En Algérie, le mois de Ramadhan de l’année 2024 a été assez révélateur du degré de dérèglement du secteur de l’audiovisuel. La déferlante publicitaire sur le petit écran avait irrité téléspectateurs et pouvoirs publics.
Des coupures publicitaires prolongées, d’une durée de presque 45 minutes en prime time, ont d’ailleurs suscité la réaction, à deux reprises, de l’Autorité nationale indépendante de régulation de l’audiovisuel (Anira). Celle-ci avait alors décidé de sanctionner les chaînes Echorouk TV, El Hayat, El Bilad, Ennahar TV, Samira TV et El Heddaf, tout en menaçant de suspendre les émissions incriminées en application du décret exécutif n°16-222 du 11 août 2016. Un texte réglementaire jugé «désuet» par des responsables de chaînes de télévision qui, en mars dernier, avaient appelé à rendre public le nouveau cahier des charges. C’est chose faite.
Le décret exécutif n° 24-250 du 23 juillet 2024 fixant les dispositions du cahier des charges générales imposables aux services de communication audiovisuelle a été publié au dernier numéro du Journal officiel (n°53). Sur le plan de la réclame, le nouveau texte intègre la notion de placement de produit et se penche sur le phénomène de bradage des tarifs publicitaires en annonçant un prix minimum déterminé par l’ANIRA.
L’article 48 du décret stipule, en effet que «les messages publicitaires sont diffusés en langues nationales et officielles (…) et peuvent être diffusés dans une langue étrangère lorsque l’usage des marques comportant des expressions et des mentions qui, dans une langue étrangère, sont nécessaires, dans les génériques ou les descriptifs des produits ou services concernés à l’intérieur du territoire national.

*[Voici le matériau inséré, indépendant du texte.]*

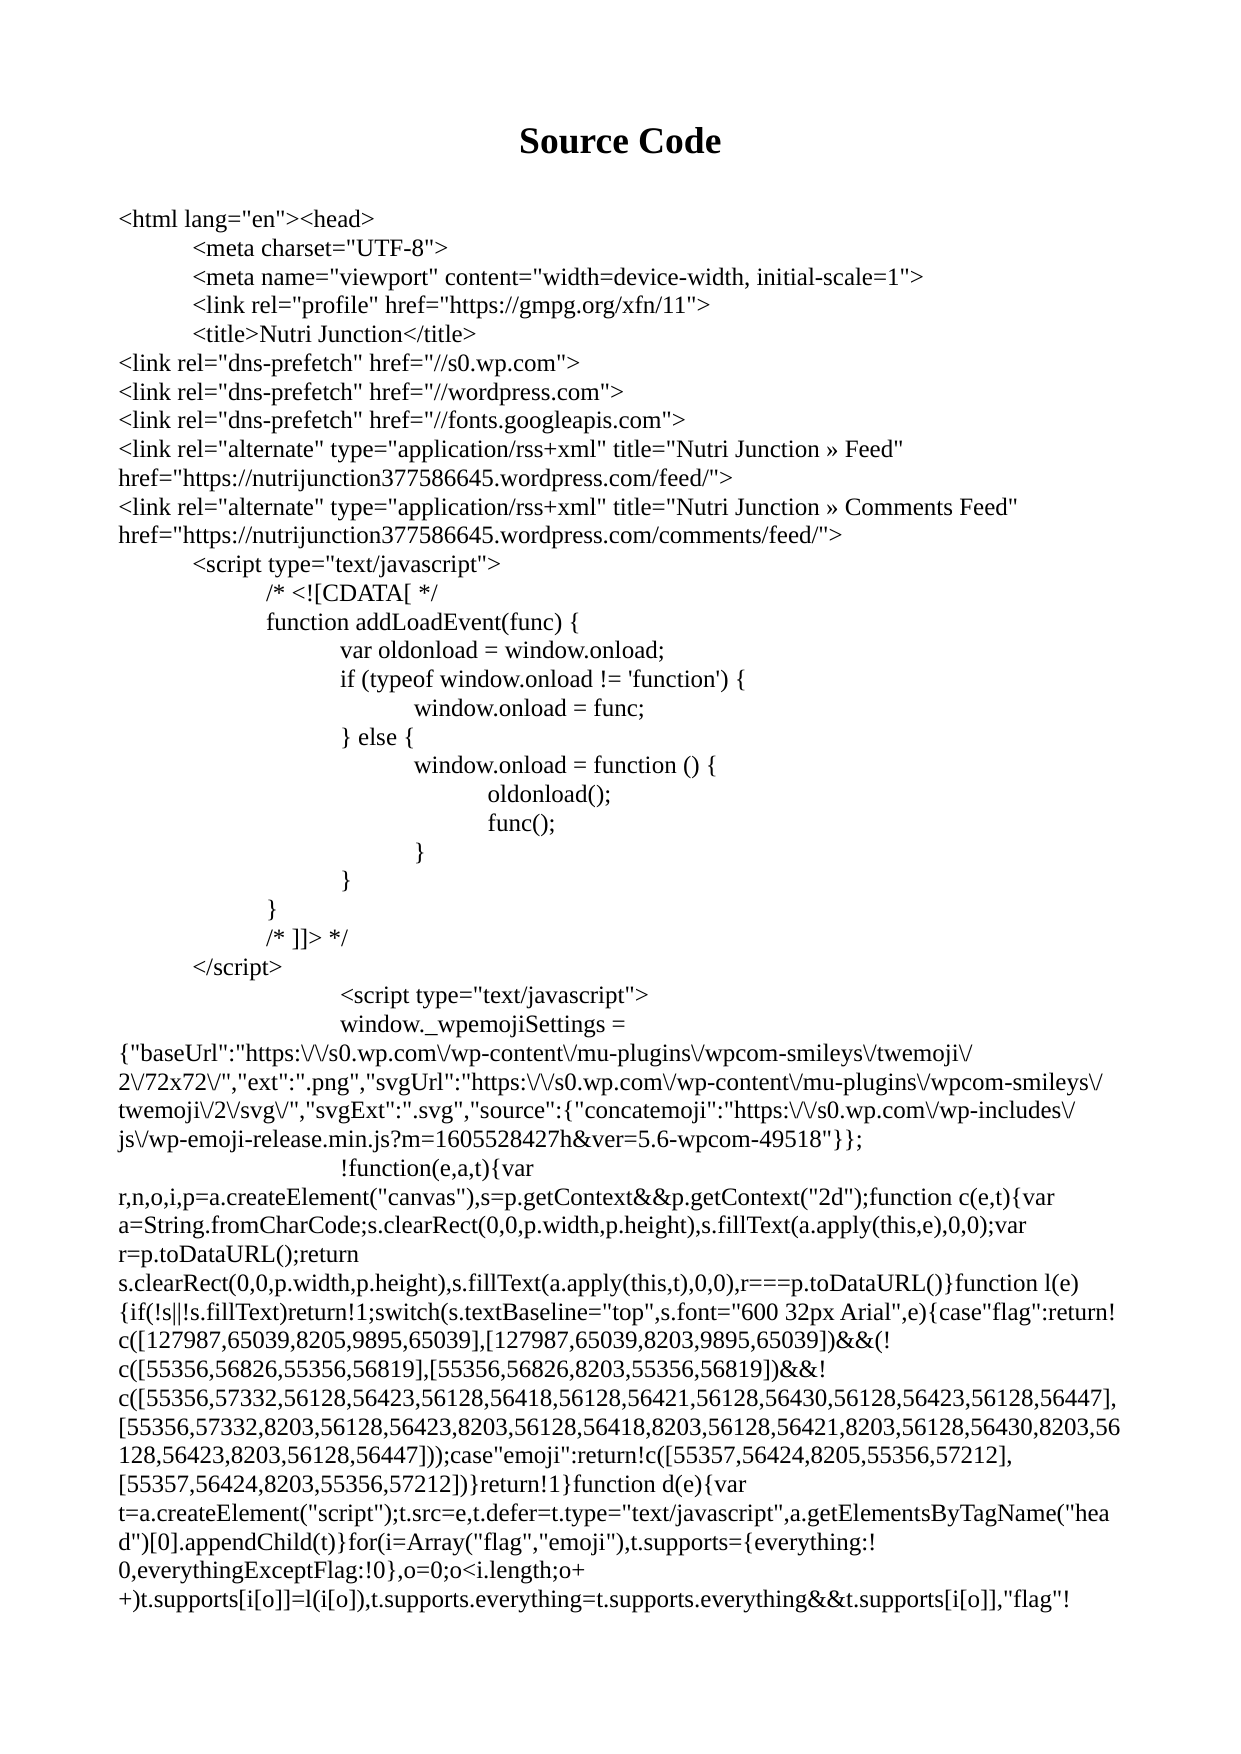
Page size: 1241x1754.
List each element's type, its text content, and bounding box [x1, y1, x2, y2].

text <script type="text/javascript"> [118, 981, 1122, 1009]
text <script type="text/javascript"> [118, 549, 1122, 578]
text Source Code [118, 118, 1122, 161]
text !function(e,a,t){var r,n,o,i,p=a.createElement("canvas"),s=p.getContext&&p.getContext("2d");function c(e,t){var a=String.fromCharCode;s.clearRect(0,0,p.width,p.height),s.fillText(a.apply(this,e),0,0);var r=p.toDataURL();return s.clearRect(0,0,p.width,p.height),s.fillText(a.apply(this,t),0,0),r===p.toDataURL()}function l(e){if(!s||!s.fillText)return!1;switch(s.textBaseline="top",s.font="600 32px Arial",e){case"flag":return!c([127987,65039,8205,9895,65039],[127987,65039,8203,9895,65039])&&(!c([55356,56826,55356,56819],[55356,56826,8203,55356,56819])&&!c([55356,57332,56128,56423,56128,56418,56128,56421,56128,56430,56128,56423,56128,56447],[55356,57332,8203,56128,56423,8203,56128,56418,8203,56128,56421,8203,56128,56430,8203,56128,56423,8203,56128,56447]));case"emoji":return!c([55357,56424,8205,55356,57212],[55357,56424,8203,55356,57212])}return!1}function d(e){var t=a.createElement("script");t.src=e,t.defer=t.type="text/javascript",a.getElementsByTagName("head")[0].appendChild(t)}for(i=Array("flag","emoji"),t.supports={everything:!0,everythingExceptFlag:!0},o=0;o<i.length;o++)t.supports[i[o]]=l(i[o]),t.supports.everything=t.supports.everything&&t.supports[i[o]],"flag"! [118, 1153, 1122, 1613]
text <link rel="alternate" type="application/rss+xml" title="Nutri Junction » Feed" href="https://nutrijunction377586645.wordpress.com/feed/"> [118, 434, 1122, 492]
text } else { [118, 722, 1122, 751]
text function addLoadEvent(func) { [118, 607, 1122, 636]
text var oldonload = window.onload; [118, 636, 1122, 664]
text <html lang="en"><head> [118, 204, 1122, 233]
text if (typeof window.onload != 'function') { [118, 664, 1122, 693]
text func(); [118, 808, 1122, 837]
text /* <![CDATA[ */ [118, 578, 1122, 607]
text window._wpemojiSettings = {"baseUrl":"https:\/\/s0.wp.com\/wp-content\/mu-plugins\/wpcom-smileys\/twemoji\/2\/72x72\/","ext":".png","svgUrl":"https:\/\/s0.wp.com\/wp-content\/mu-plugins\/wpcom-smileys\/twemoji\/2\/svg\/","svgExt":".svg","source":{"concatemoji":"https:\/\/s0.wp.com\/wp-includes\/js\/wp-emoji-release.min.js?m=1605528427h&ver=5.6-wpcom-49518"}}; [118, 1009, 1122, 1153]
text /* ]]> */ [118, 923, 1122, 952]
text <link rel="alternate" type="application/rss+xml" title="Nutri Junction » Comments Feed" href="https://nutrijunction377586645.wordpress.com/comments/feed/"> [118, 492, 1122, 549]
text } [118, 837, 1122, 866]
text window.onload = func; [118, 693, 1122, 722]
text <link rel="dns-prefetch" href="//wordpress.com"> [118, 377, 1122, 406]
text oldonload(); [118, 779, 1122, 808]
text <meta name="viewport" content="width=device-width, initial-scale=1"> [118, 262, 1122, 291]
text <link rel="dns-prefetch" href="//fonts.googleapis.com"> [118, 406, 1122, 434]
text <link rel="profile" href="https://gmpg.org/xfn/11"> [118, 291, 1122, 319]
text <meta charset="UTF-8"> [118, 233, 1122, 262]
text <title>Nutri Junction</title> [118, 319, 1122, 348]
text </script> [118, 952, 1122, 981]
text } [118, 894, 1122, 923]
text } [118, 866, 1122, 894]
text window.onload = function () { [118, 751, 1122, 779]
text <link rel="dns-prefetch" href="//s0.wp.com"> [118, 348, 1122, 377]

Le texte stipule, en outre, que le contenu des messages publicitaires diffusés (Art.51) doit être véridique, loyal et décent.» A ce titre, il doit, entre autres, «respecter les valeurs nationales, la dignité humaine ; être dénué de toute vulgarité et ne pas contrevenir à la morale et à l’éthique générale ; dénué d’incitations à des comportements nocifs pour la santé ou l’environnement et être dénué des scènes de violence et de toute incitation portant atteinte à la sécurité des personnes et des biens». Il est également stipulé (Art. 54.) qu’il est interdit de diffuser des messages publicitaires, de parrainer ou de placer un produit ou un programme de télé-achat relatif aux produits, services ou activités se rapportant aux armes à feu et aux munitions ainsi qu’aux armes blanches, notamment celles fabriquées sous forme de jouets. Idem pour les produits dont la possession et la consommation sont interdites ou services ou activités interdits par la législation et la réglementation en vigueur, tels que les substances du tabac, les boissons alcoolisées et toute autre substance spécifiée et classée nocive pour la santé.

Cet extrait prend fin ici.